One of those underlying problems with mobile search is inputting your actual query. Typing on small mobile device has improved with smarter keyboards, but it is still much harder than a traditional keyboard. Hummingbird takes big steps toward fixing this by implementing significantly improved natural speech recognition along with query re-writing.
Having used a speech-ready device (Moto X) for the past two months with eager anticipation for the next slew of devices (Xbox One & Google Glass), I can vouch that voice input removes a lot barriers to search. I’d guess that my monthly query volume is up at least 50% since having a speech-ready device stapled to my side. This probably makes Google very happy.

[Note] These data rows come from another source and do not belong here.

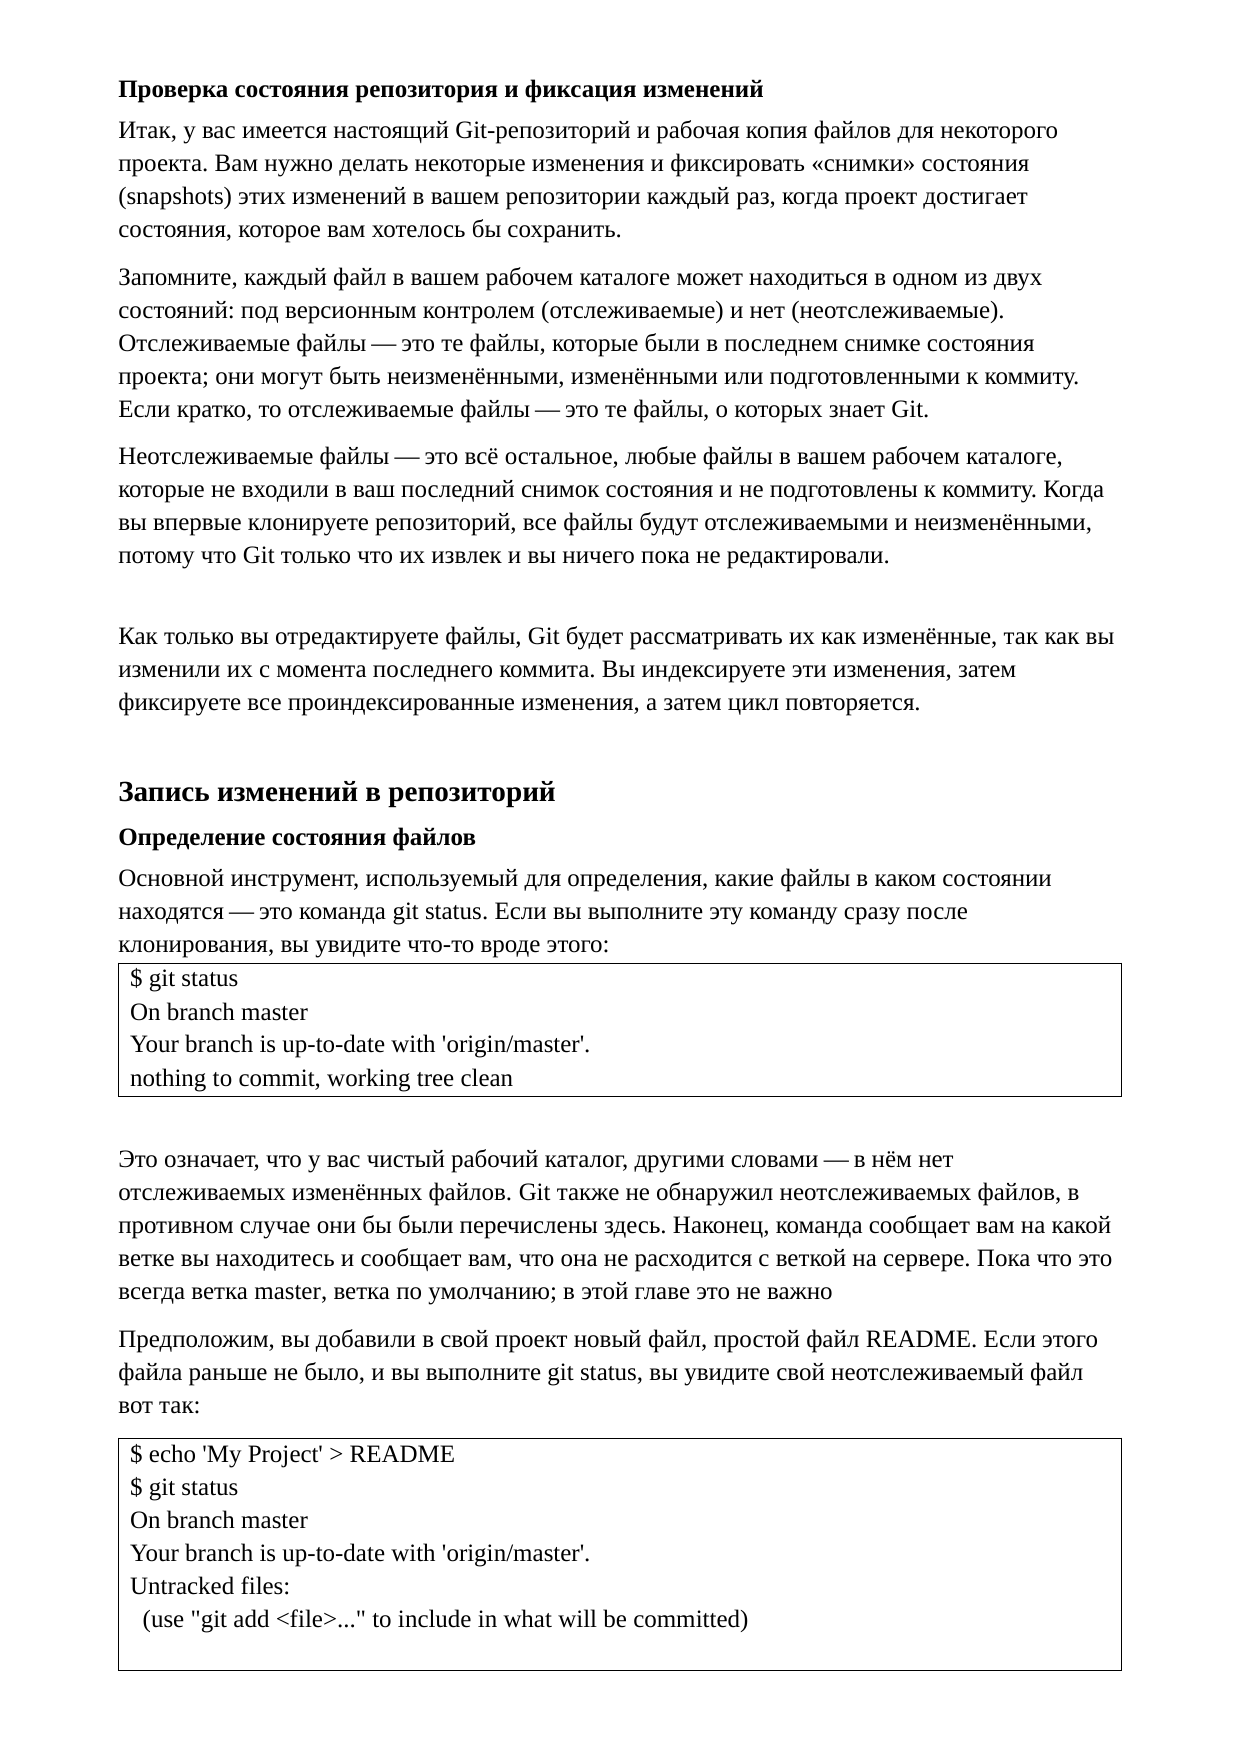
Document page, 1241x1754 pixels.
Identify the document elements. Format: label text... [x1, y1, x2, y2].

text Основной инструмент, используемый для определения, какие файлы в каком состоянии находятся — это команда git status. Если вы выполните эту команду сразу после клонирования, вы увидите что-то вроде этого: [118, 863, 1122, 958]
table_header $ git status On branch master Your branch is up-to-date with 'origin/master'. nothing to commit, working tree clean [119, 964, 1121, 1096]
subtitle Запись изменений в репозиторий [118, 774, 1122, 808]
text Запомните, каждый файл в вашем рабочем каталоге может находиться в одном из двух состояний: под версионным контролем (отслеживаемые) и нет (неотслеживаемые). Отслеживаемые файлы — это те файлы, которые были в последнем снимке состояния проекта; они могут быть неизменёнными, изменёнными или подготовленными к коммиту. Если кратко, то отслеживаемые файлы — это те файлы, о которых знает Git. [118, 262, 1122, 423]
subtitle Определение состояния файлов [118, 822, 1122, 851]
text Неотслеживаемые файлы — это всё остальное, любые файлы в вашем рабочем каталоге, которые не входили в ваш последний снимок состояния и не подготовлены к коммиту. Когда вы впервые клонируете репозиторий, все файлы будут отслеживаемыми и неизменёнными, потому что Git только что их извлек и вы ничего пока не редактировали. [118, 441, 1122, 569]
text Это означает, что у вас чистый рабочий каталог, другими словами — в нём нет отслеживаемых изменённых файлов. Git также не обнаружил неотслеживаемых файлов, в противном случае они бы были перечислены здесь. Наконец, команда сообщает вам на какой ветке вы находитесь и сообщает вам, что она не расходится с веткой на сервере. Пока что это всегда ветка master, ветка по умолчанию; в этой главе это не важно [118, 1144, 1122, 1305]
text Как только вы отредактируете файлы, Git будет рассматривать их как изменённые, так как вы изменили их с момента последнего коммита. Вы индексируете эти изменения, затем фиксируете все проиндексированные изменения, а затем цикл повторяется. [118, 621, 1122, 716]
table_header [119, 1439, 1121, 1670]
text Предположим, вы добавили в свой проект новый файл, простой файл README. Если этого файла раньше не было, и вы выполните git status, вы увидите свой неотслеживаемый файл вот так: [118, 1324, 1122, 1419]
text Итак, у вас имеется настоящий Git-репозиторий и рабочая копия файлов для некоторого проекта. Вам нужно делать некоторые изменения и фиксировать «снимки» состояния (snapshots) этих изменений в вашем репозитории каждый раз, когда проект достигает состояния, которое вам хотелось бы сохранить. [118, 115, 1122, 243]
subtitle Проверка состояния репозитория и фиксация изменений [118, 74, 1122, 103]
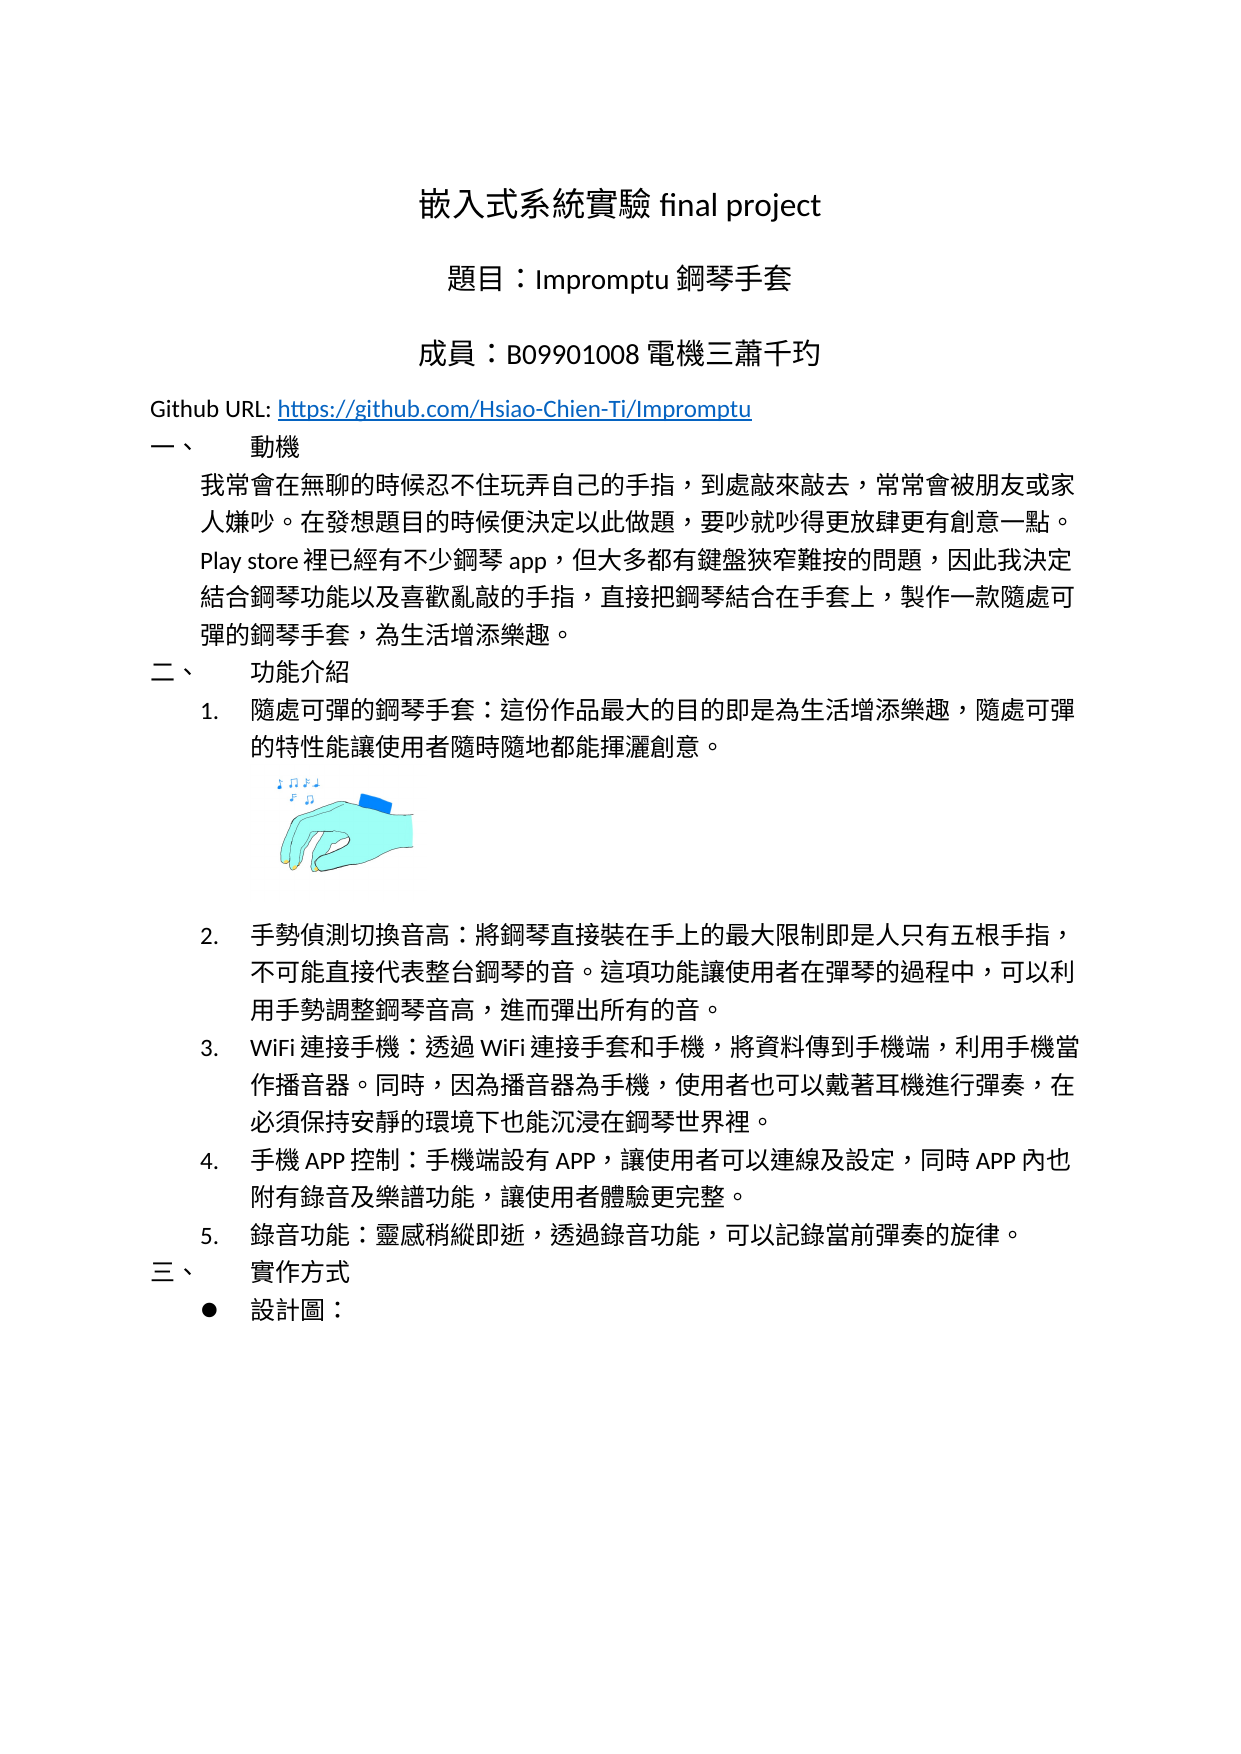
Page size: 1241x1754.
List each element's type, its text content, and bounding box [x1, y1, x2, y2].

list 功能介紹 [150, 652, 1090, 689]
list 手勢偵測切換音高：將鋼琴直接裝在手上的最大限制即是人只有五根手指，不可能直接代表整台鋼琴的音。這項功能讓使用者在彈琴的過程中，可以利用手勢調整鋼琴音高，進而彈出所有的音。 [200, 914, 1090, 1027]
list 實作方式 [150, 1252, 1090, 1289]
text 我常會在無聊的時候忍不住玩弄自己的手指，到處敲來敲去，常常會被朋友或家人嫌吵。在發想題目的時候便決定以此做題，要吵就吵得更放肆更有創意一點。Play store裡已經有不少鋼琴app，但大多都有鍵盤狹窄難按的問題，因此我決定結合鋼琴功能以及喜歡亂敲的手指，直接把鋼琴結合在手套上，製作一款隨處可彈的鋼琴手套，為生活增添樂趣。 [200, 464, 1090, 652]
list 隨處可彈的鋼琴手套：這份作品最大的目的即是為生活增添樂趣，隨處可彈的特性能讓使用者隨時隨地都能揮灑創意。 [200, 689, 1090, 764]
list 手機APP控制：手機端設有APP，讓使用者可以連線及設定，同時APP內也附有錄音及樂譜功能，讓使用者體驗更完整。 [200, 1139, 1090, 1214]
text 成員：B09901008 電機三蕭千玓 [150, 314, 1090, 389]
text 嵌入式系統實驗 final project [150, 164, 1090, 239]
list 錄音功能：靈感稍縱即逝，透過錄音功能，可以記錄當前彈奏的旋律。 [200, 1214, 1090, 1252]
text Github URL: https://github.com/Hsiao-Chien-Ti/Impromptu [150, 389, 1090, 427]
list WiFi連接手機：透過WiFi連接手套和手機，將資料傳到手機端，利用手機當作播音器。同時，因為播音器為手機，使用者也可以戴著耳機進行彈奏，在必須保持安靜的環境下也能沉浸在鋼琴世界裡。 [200, 1027, 1090, 1139]
list 動機 [150, 427, 1090, 464]
text 題目：Impromptu 鋼琴手套 [150, 239, 1090, 314]
list 設計圖： [200, 1289, 1090, 1327]
picture [250, 764, 428, 902]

In addition to improving the user experience, Hummingbird could also help remedy Google’s issues with monetizing the small screens of mobile devices. By rewriting more verbose queries, Google may end up triggering more ads with the shortened version of the query. And as Google’s growing (but horribly undiverse) revenue stream tells us, they love showing more ads.
However, I’m still unsure how they’re going to display the ads without taking up more precious screen real estate. (Maybe that’s the real push behind these giant-screened Galaxy Note phones and the like…)
Really though, if Google can’t program in more screen real estate for mobile SERPs, then they need to get creative. I’m seeing some of that creativity in their decision to pave the way for more contextual “search” results. I say “search” because I believe their plans to preemptively serve up content before you even ask for it through Google Now is really important to the future of “search.” For mobile, it’s already the homepage of Google Search and I don’t think it’ll be too long before the iconic white Google homepage is a forgotten relic of the not-so distant past. Notifications are already available through chrome://flags [Note: You must manually type “chrome://flags/” into your Chrome browser].
Google Now is already being tied together to their search engine, but not as tightly as you might think. They only recently started using recent searches and even that use has a long way to go. Other contextual indicators siphoned from prior emails, current location, friend’s whereabouts, industry recommendations, and your calendar will make Google Now an even more compelling experience, and I’m sure Hummingbird is tuned to allow this kind of evolution. If Google can thoughtfully stitch in some paid placements (Google Offers is already in there), then I believe both the user and Google will be happy.
Of course, user privacy is going to be another limitation on Google Now. But if the value proposition is strong enough, then I think Google can quickly slip past that issue.